Sebelumnya, kita perlu menilik ulang bagaimana budaya kawaii bisa tumbuh subur dan menjadi fenomena global. Selain idol group, budaya kawaii tanpa kita sadari telah merengsek ke berbagai produk yang kita gunakan. Produk yang paling populer, tentu saja Hello Kitty.
Antropolog Sharon Kinsella menjabarkan bahwa budaya kawaii pada mulanya merupakan bentuk resistensi kultural yang sejarahnya dapat dilacak sejak dekade 1970-an. Di masa itu, gadis-gadis usia sekolah di Jepang memiliki budaya distingtif di mana mereka menyelipkan ikon-ikon nonkonvensional dalam tulisan tangan mereka. Ikon-ikon tersebut biasanya bergambar hati, alis, bintang, dan sebagainya.
Setiap klub J.League biasanya memiliki figur publik yang mereka jadikan brand ambassador. Cerezo Osaka sendiri mendaulat nama Ikeda Aeri sebagai reporter klub, seorang penyanyi yang juga berprofesi sebagai model. Cerezo juga tidak ragu untuk membuat produk-produk merchandise klub yang berbau kawaii, di syalnya bahkan mereka menyelipkan simbol hati.
Prestasi Cerezo sendiri sebenarnya berada di bawah bayang-bayang Gamba Osaka. Meski begitu, klub ini terkenal sebagai pencetak bakat-bakat muda Jepang. Di klub inilah nama-nama seperti Hiroaki Morishima, Shinji Kagawa, Hiroshi Kiyotake, dan Yoichiro Kakitani memulai karier dan melejit namanya.
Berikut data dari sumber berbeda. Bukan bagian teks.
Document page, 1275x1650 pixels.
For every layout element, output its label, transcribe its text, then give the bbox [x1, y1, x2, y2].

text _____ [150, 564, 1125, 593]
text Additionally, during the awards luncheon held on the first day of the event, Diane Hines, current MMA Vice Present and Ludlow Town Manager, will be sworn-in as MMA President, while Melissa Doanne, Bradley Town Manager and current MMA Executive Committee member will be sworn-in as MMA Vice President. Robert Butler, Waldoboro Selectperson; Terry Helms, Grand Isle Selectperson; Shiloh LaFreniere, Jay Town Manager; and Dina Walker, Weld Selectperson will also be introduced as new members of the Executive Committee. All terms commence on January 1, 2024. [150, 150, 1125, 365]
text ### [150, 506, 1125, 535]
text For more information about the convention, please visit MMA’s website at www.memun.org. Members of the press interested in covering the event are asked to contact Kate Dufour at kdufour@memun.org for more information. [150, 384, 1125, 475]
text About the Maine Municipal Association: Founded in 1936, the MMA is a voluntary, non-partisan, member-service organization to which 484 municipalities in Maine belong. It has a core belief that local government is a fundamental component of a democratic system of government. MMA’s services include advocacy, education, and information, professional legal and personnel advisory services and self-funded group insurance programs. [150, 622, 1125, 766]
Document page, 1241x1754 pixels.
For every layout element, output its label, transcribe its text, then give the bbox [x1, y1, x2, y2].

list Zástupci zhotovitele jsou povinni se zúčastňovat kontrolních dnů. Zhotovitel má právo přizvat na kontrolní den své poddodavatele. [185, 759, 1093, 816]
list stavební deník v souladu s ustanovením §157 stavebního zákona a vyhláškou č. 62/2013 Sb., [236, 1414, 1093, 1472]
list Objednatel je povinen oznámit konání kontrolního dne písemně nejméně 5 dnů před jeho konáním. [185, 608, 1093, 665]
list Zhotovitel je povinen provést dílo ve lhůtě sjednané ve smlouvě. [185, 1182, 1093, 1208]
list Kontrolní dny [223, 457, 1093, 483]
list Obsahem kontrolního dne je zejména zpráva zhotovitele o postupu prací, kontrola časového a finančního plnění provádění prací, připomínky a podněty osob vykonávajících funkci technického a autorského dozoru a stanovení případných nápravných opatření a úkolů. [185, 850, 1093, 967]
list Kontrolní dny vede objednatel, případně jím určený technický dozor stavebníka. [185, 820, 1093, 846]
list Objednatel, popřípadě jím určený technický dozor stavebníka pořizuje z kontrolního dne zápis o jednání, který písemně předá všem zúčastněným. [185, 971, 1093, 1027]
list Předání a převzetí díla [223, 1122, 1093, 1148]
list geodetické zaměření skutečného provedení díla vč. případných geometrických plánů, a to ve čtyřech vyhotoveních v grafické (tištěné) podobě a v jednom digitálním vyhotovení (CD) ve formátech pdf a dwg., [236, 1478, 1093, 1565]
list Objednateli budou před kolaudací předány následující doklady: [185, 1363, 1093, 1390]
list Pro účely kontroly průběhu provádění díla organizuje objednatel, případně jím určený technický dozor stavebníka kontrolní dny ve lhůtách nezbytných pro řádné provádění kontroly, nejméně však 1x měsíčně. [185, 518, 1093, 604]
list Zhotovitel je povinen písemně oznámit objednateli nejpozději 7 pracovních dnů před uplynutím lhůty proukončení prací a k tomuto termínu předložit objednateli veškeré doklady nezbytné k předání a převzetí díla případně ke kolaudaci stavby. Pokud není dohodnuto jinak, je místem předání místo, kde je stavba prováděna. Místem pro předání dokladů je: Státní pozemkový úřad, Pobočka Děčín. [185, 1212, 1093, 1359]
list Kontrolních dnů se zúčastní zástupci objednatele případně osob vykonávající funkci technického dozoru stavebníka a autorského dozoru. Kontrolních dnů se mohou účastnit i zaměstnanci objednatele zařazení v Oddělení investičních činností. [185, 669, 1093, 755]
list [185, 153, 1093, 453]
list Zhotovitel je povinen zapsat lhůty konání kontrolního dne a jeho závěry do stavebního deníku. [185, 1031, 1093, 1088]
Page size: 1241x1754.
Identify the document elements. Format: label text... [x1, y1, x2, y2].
Pada 2012, Cerezo bekerja sama dengan suatu program TV bernama Idoling!!! (アイドリング!!!), program reality show yang menampilkan anggota idol group bentukan Fuji TV yang melakukan berbagai macam kegiatan. Acara ini telah tayang sejak 2006 lalu. Kerja sama antara keduanya terjadi pada 20 September 2012 di mana lima anggota Idoling!!! menyanyikan tiga lagu sebelum laga antara Cerezo Osaka melawan F.C. Tokyo.
Idol group, di Indonesia saja lewat JKT 48, telah membuktikan pada industri musik bagaimana mereka tetap mampu menjual rilisan fisik di tengah gencarnya digitalisasi dan pembajakan. Dengan kerja sama sepak bola lewat produk bercitra kawaii, niscaya klub akan semakin atraktif dalam mengemas sepak bola sehingga finansial klub tetap terjaga.
Kerjasama Cerezo Osaka seperti ini adalah satu dari sekian banyak contoh bagaimana sepak bola Jepang berupaya menjadikan sepak bola sebagai industri yang berkelanjutan. Segenap cara dilakukan demi merebut pangsa pasar olahraga yang mesti bersaing dengan bisbol dan voli.
Klub-klub J.League kebanyakan disponsori oleh suatu perusahaan di kota tempat klub itu bernaung. Meski belakangan kering prestasi (baik di level klub ataupun timnas), Jepang tidak pernah khawatir mengenai keberlanjutan sistem kompetisi karena mereka mampu mengemas sepak bola menjadi industri hiburan yang menarik, kompetitif, sehat, dan inklusif.